### Extracted data
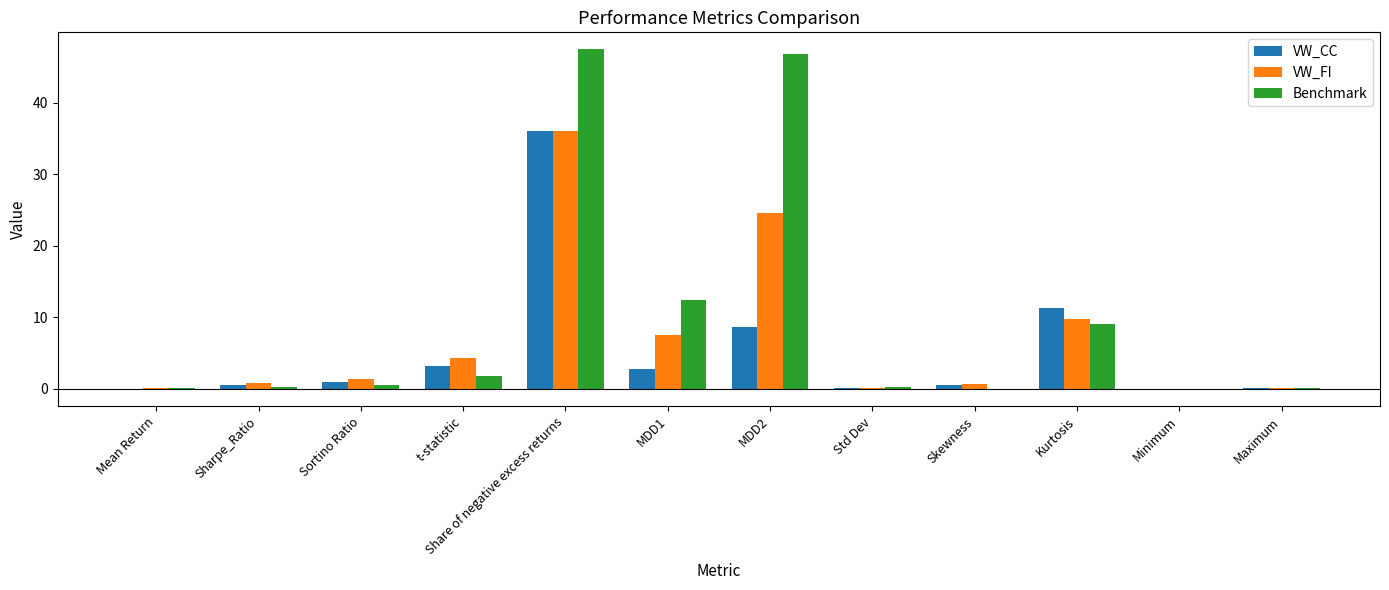

Which category has the highest value in the VW_FI series?

Share of negative excess returns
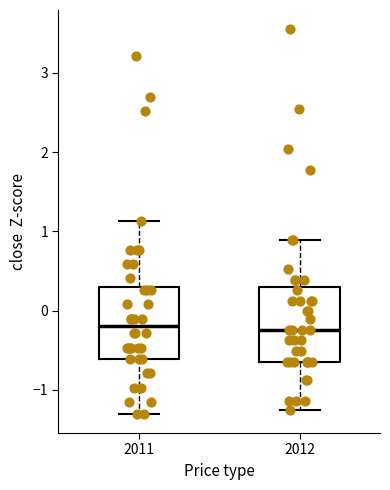

Where is the lower edge of the box at x = 2012 on the y-axis? The values are not printed on the chart, so give them approximately, as read against the axis.

-0.6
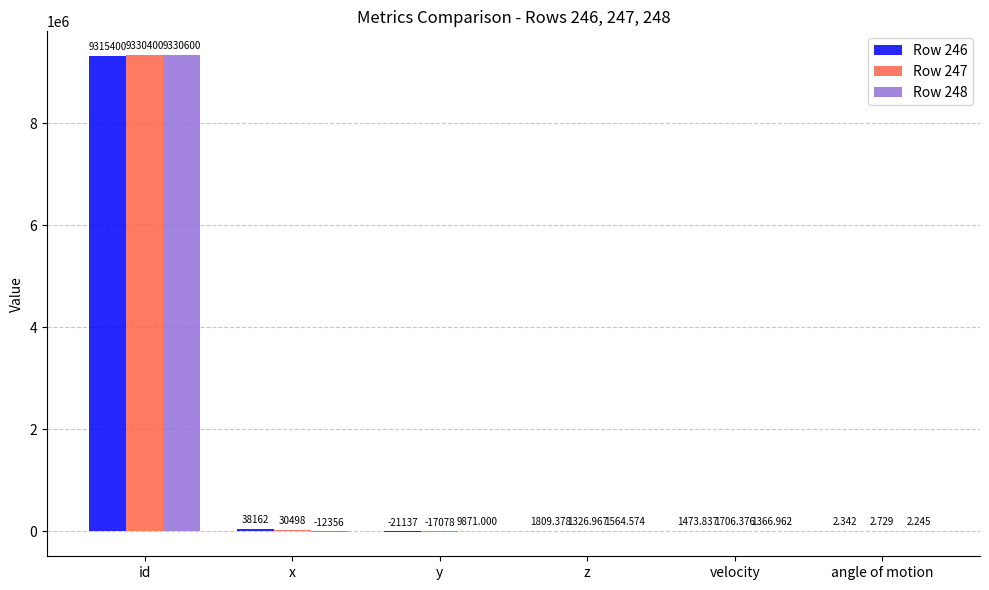

What is the total value across all series at angle of motion?

7.3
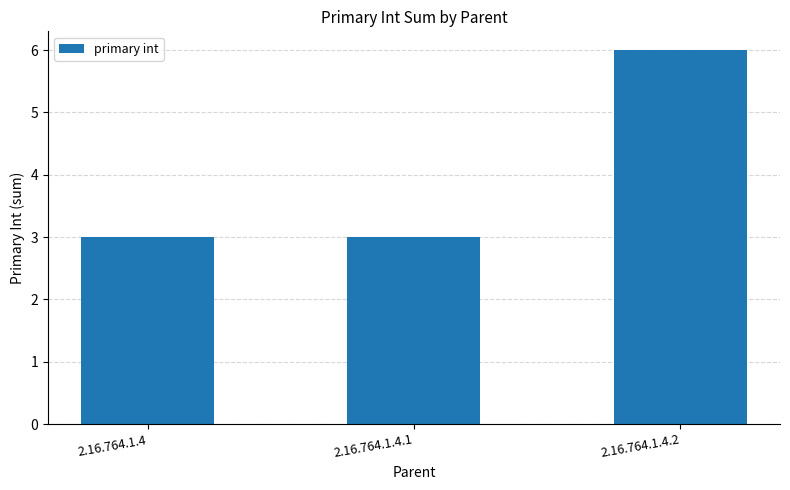

What is the greatest value displayed?

6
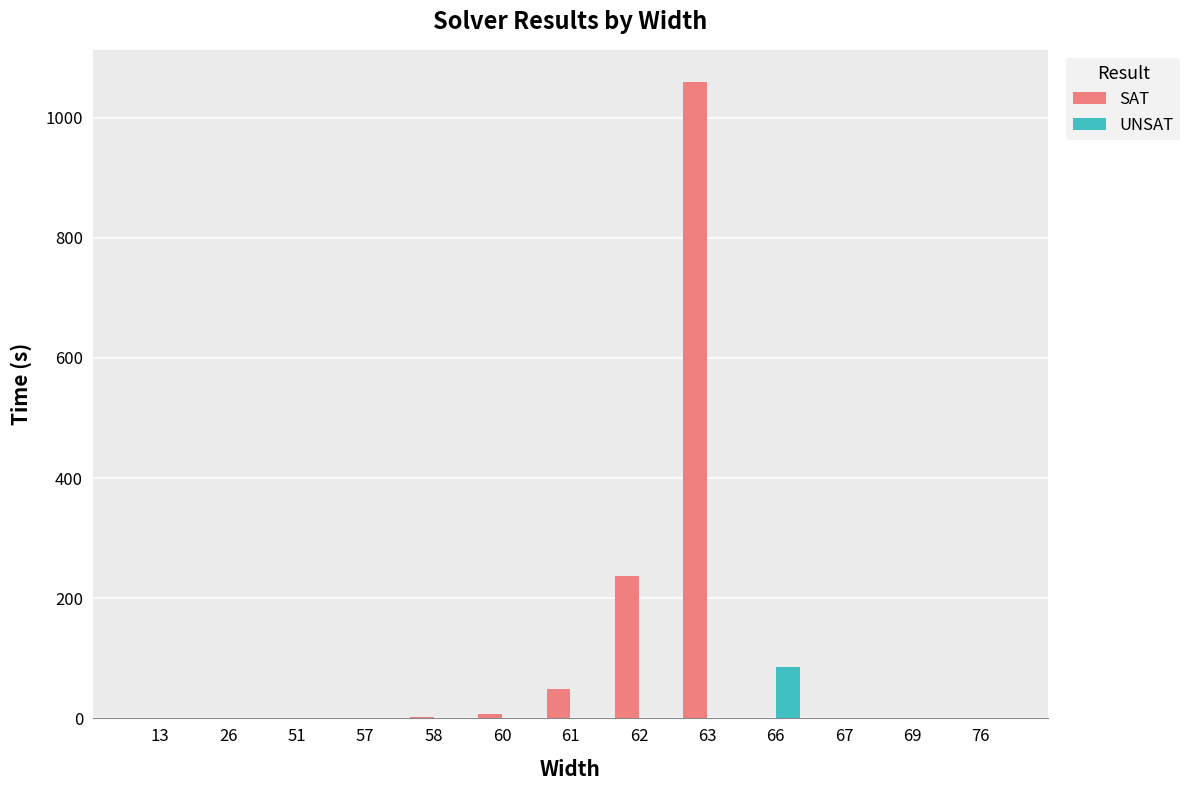

What is the sum of all UNSAT values?

86.2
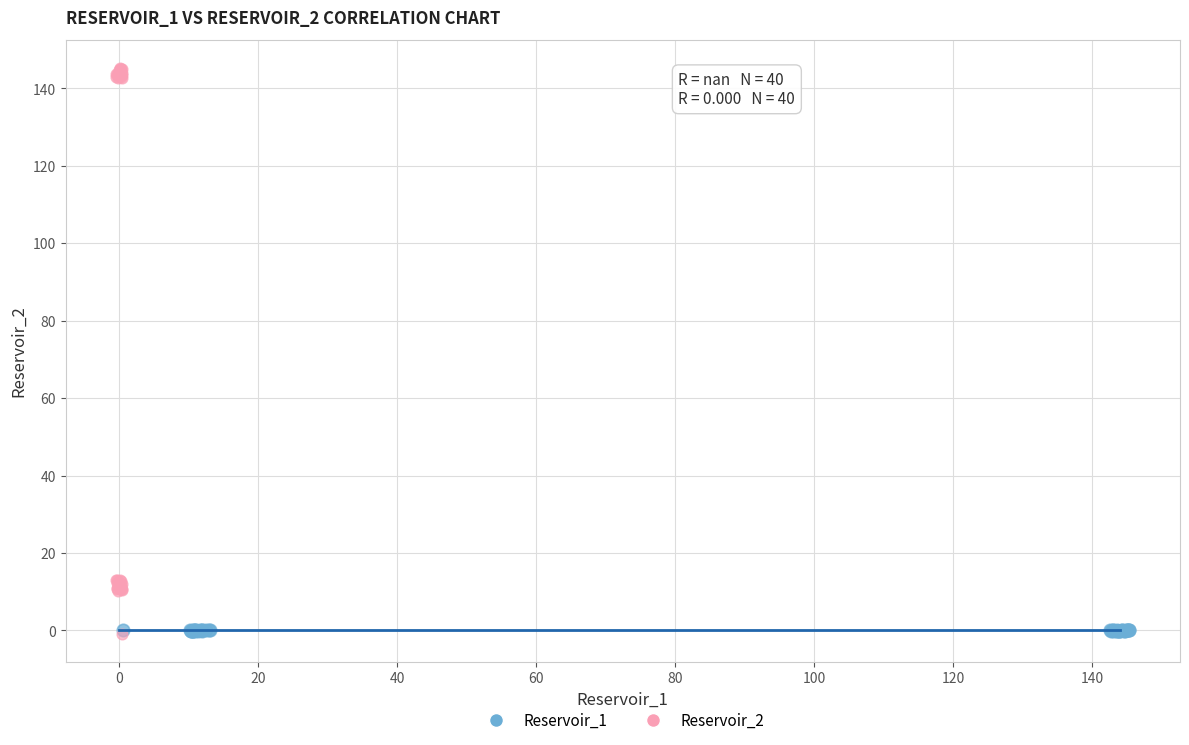

Which series reaches the maximum Y coordinate?

Reservoir_2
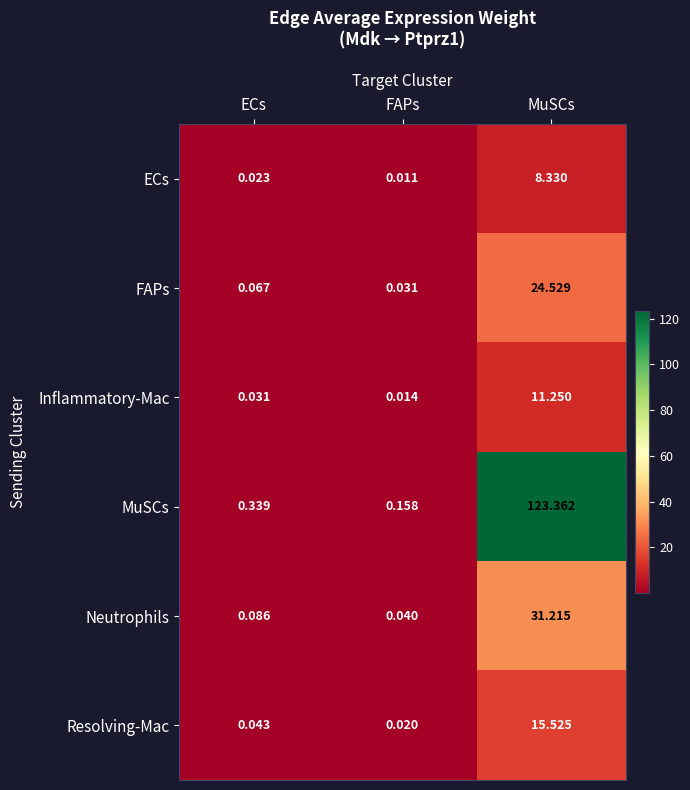

List the series in order of their peak value, highest first.

MuSCs, Neutrophils, FAPs, Resolving-Mac, Inflammatory-Mac, ECs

### What to do
Rewrite the lines as a numbered list, from the start of the lines through the line that contains "Reservoir_2", with both ends included. Leave out the blank lines and the pictures.

### Task answer
1. Which category has the highest value in the VW_FI series?
2. Share of negative excess returns
3. Where is the lower edge of the box at x = 2012 on the y-axis? The values are not printed on the chart, so give them approximately, as read against the axis.
4. -0.6
5. What is the total value across all series at angle of motion?
6. 7.3
7. What is the greatest value displayed?
8. 6
9. What is the sum of all UNSAT values?
10. 86.2
11. Which series reaches the maximum Y coordinate?
12. Reservoir_2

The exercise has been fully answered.